Telephone systems and certain kinds of electrically powered control systems and security systems and certain kinds of electrically powered distribution systems are characterized in that many remotely positioned pieces of apparatus are interconnected with power sources and other apparatus at a central location. The telephone system is an example. Many remotely positioned subscriber telephones are interconnected with relay and switching apparatus at a central office. Interconnection is accomplished by attaching subscriber lines to switch gear, and that is accomplished by bridging terminals at a structure that is usually called a "main distribution frame."
When connection and disconnection is to be made between telephone circuit lines and apparatus that is disconnected from any electrical power source, the task of identification and connection is relatively simple. The task is made complicated, however, when the work must be done on a telephone system and frame that is energized and in operation. The problem is to avoid adversely effecting telephone calls in process. The problem is particularly severe when digital data is being transmitted through the system. In that case, the test activity must not introduce transient spikes that might look like data bits.
The magnitude that can be reached in the problem can be understood by envisioning the circumstance in which the main distribution frame of a telephone system is to be replaced with a new frame without interrupting normal operation of the system as energized, or "wet," lines are connected to the new frame and disconnected from the old. It appears that none of the continuity testers or wire identification apparatus of the prior art is capable of performing the task without producing an effect upon the system that might be disruptive of telephone calls in process, or that might result in unwanted circuit switching.
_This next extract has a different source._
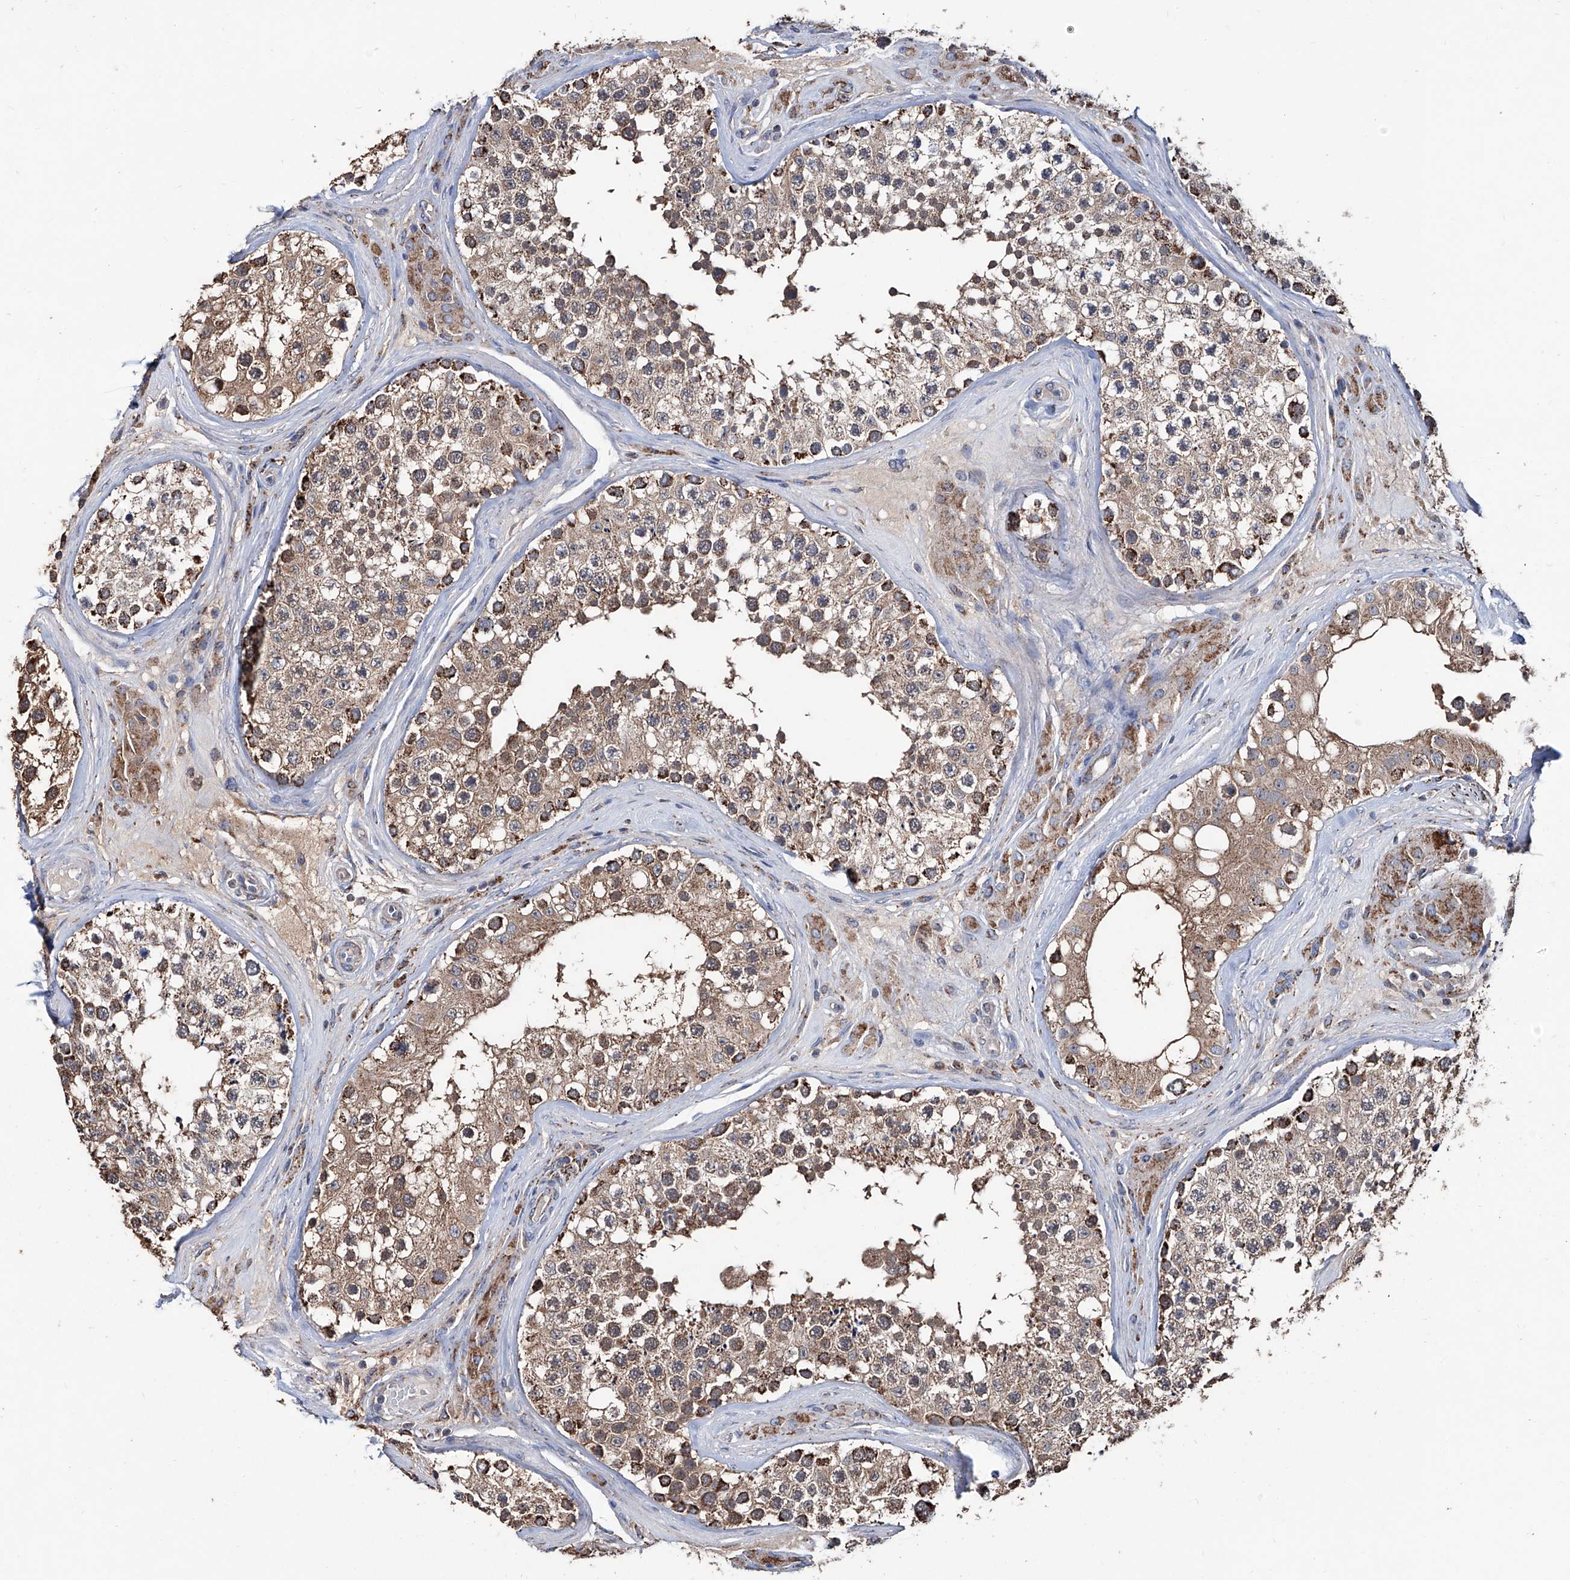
{"staining": {"intensity": "moderate", "quantity": ">75%", "location": "cytoplasmic/membranous"}, "tissue": "testis", "cell_type": "Cells in seminiferous ducts", "image_type": "normal", "snomed": [{"axis": "morphology", "description": "Normal tissue, NOS"}, {"axis": "topography", "description": "Testis"}], "caption": "This image displays immunohistochemistry staining of unremarkable testis, with medium moderate cytoplasmic/membranous positivity in approximately >75% of cells in seminiferous ducts.", "gene": "NHS", "patient": {"sex": "male", "age": 46}}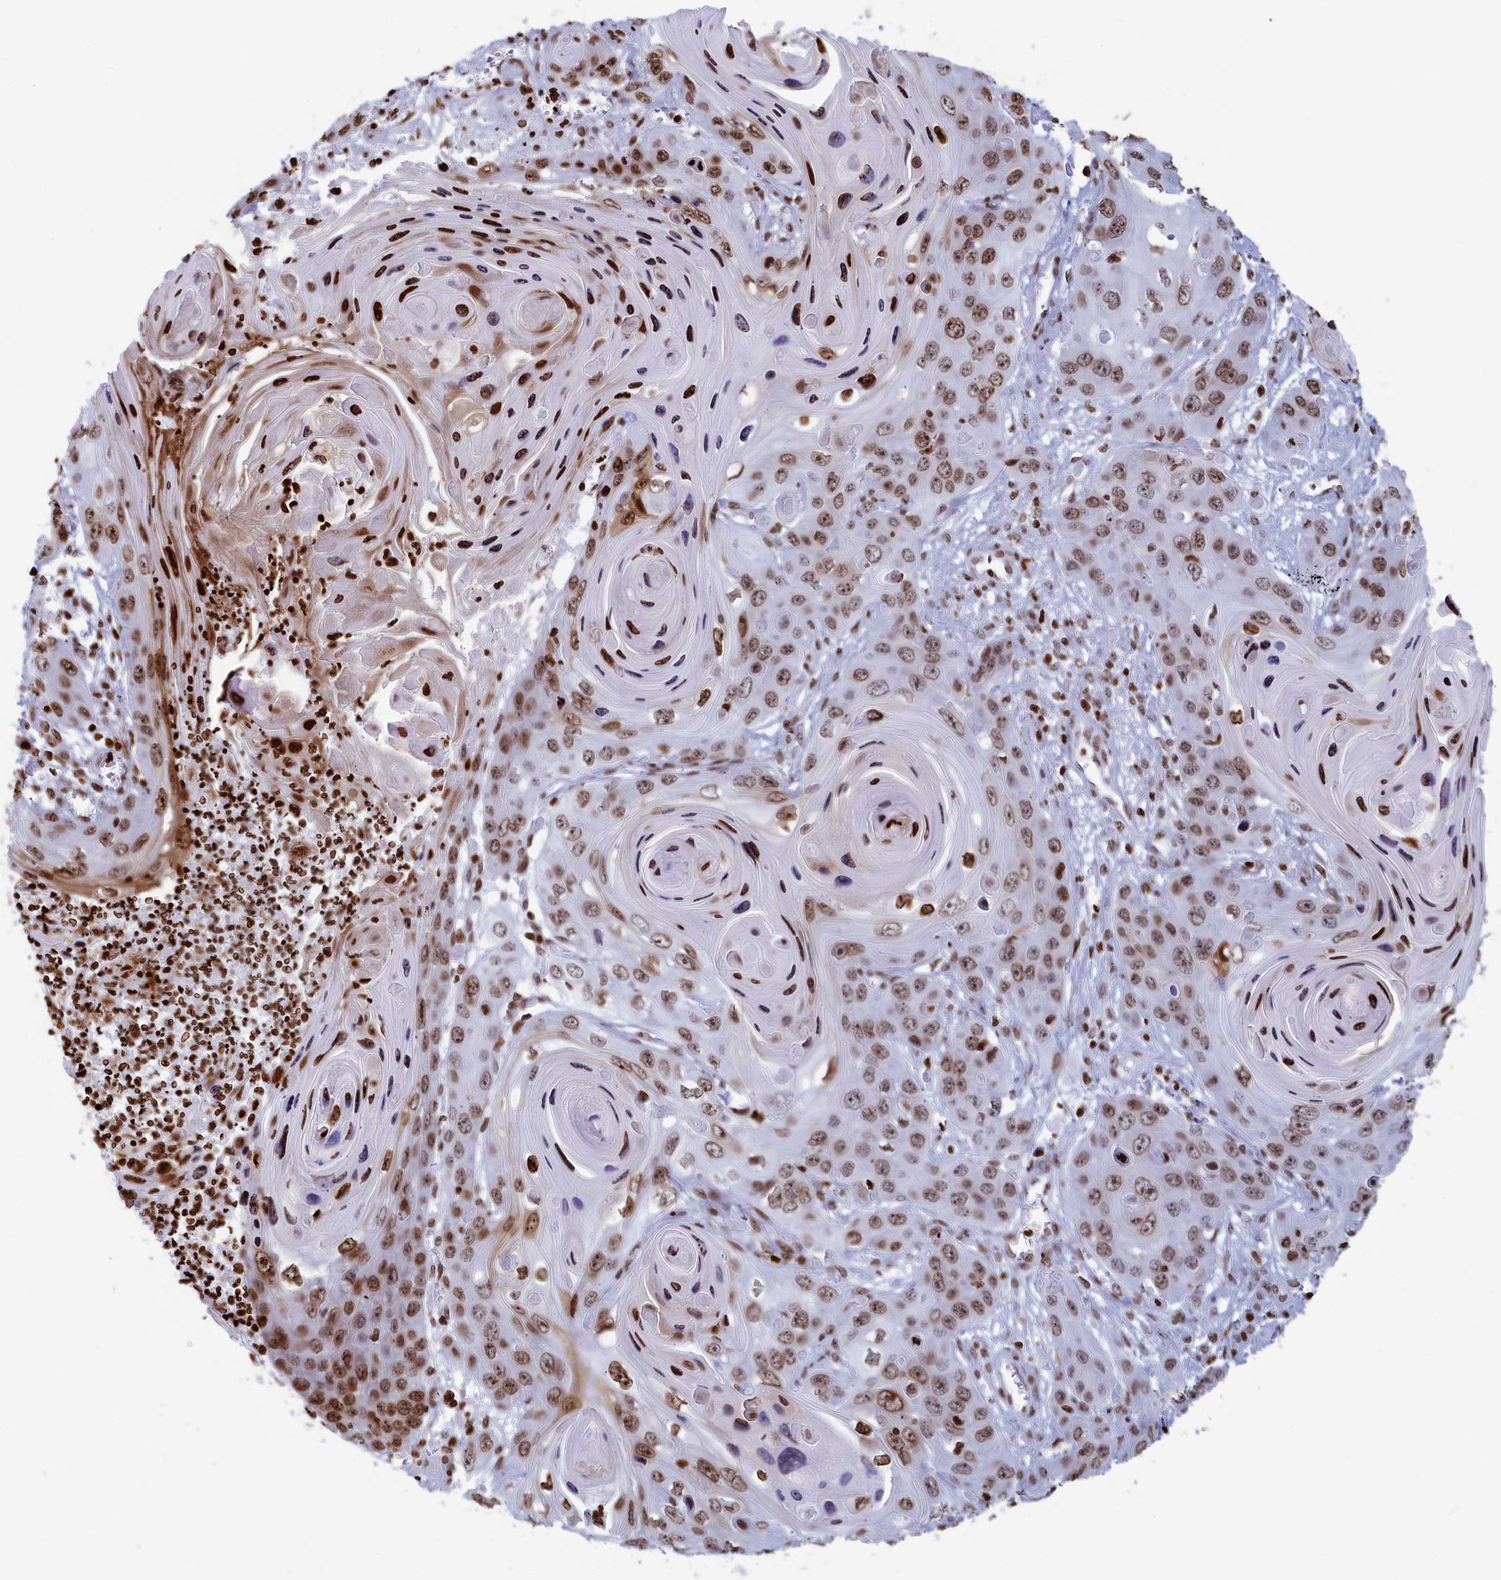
{"staining": {"intensity": "moderate", "quantity": ">75%", "location": "nuclear"}, "tissue": "skin cancer", "cell_type": "Tumor cells", "image_type": "cancer", "snomed": [{"axis": "morphology", "description": "Squamous cell carcinoma, NOS"}, {"axis": "topography", "description": "Skin"}], "caption": "Immunohistochemistry (IHC) photomicrograph of skin squamous cell carcinoma stained for a protein (brown), which demonstrates medium levels of moderate nuclear expression in about >75% of tumor cells.", "gene": "APOBEC3A", "patient": {"sex": "male", "age": 55}}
Just what the total effect of existing continuity testers and wire identification systems would be in that application is difficult to predict. Various telephone companies have adopted somewhat different standards. They employ different apparatus, and apparatus that is added to systems is often different in its electrical character from older apparatus in the same system. Voltages, impedance values, circuit routes are different from system to system, and within systems.
Essentially, the problem in identifying terminals and completing jumper connections involves placing one end of a continuity tester probe on one terminal or wire at one side of the main distribution frame and then looking for the corresponding terminal or wire on the other side of the frame by touching terminals and wires until the instrument indicates that there is continuity. The process ordinarily involves making many incorrect connections in order to find the correct one. That is, in fact, one preferred mode of operation. The task of interconnection is greatly simplified if the wire person can connect one side of the continuity tester to a terminal on one side of the frame and then run a connector probe, picket-fence fashion, over the terminals at the opposite side to identify at which terminals there is continuity.
A continuity tester must include a voltage source so that it can identify continuity in otherwise unpowered circuits. The problem is how to create a continuity tester, and how to conduct a continuity testing process in a way that will preclude testing voltage source from adversely effecting the operating telephone system, and in a way that will prevent the power sources of the system from causing erroneous test results.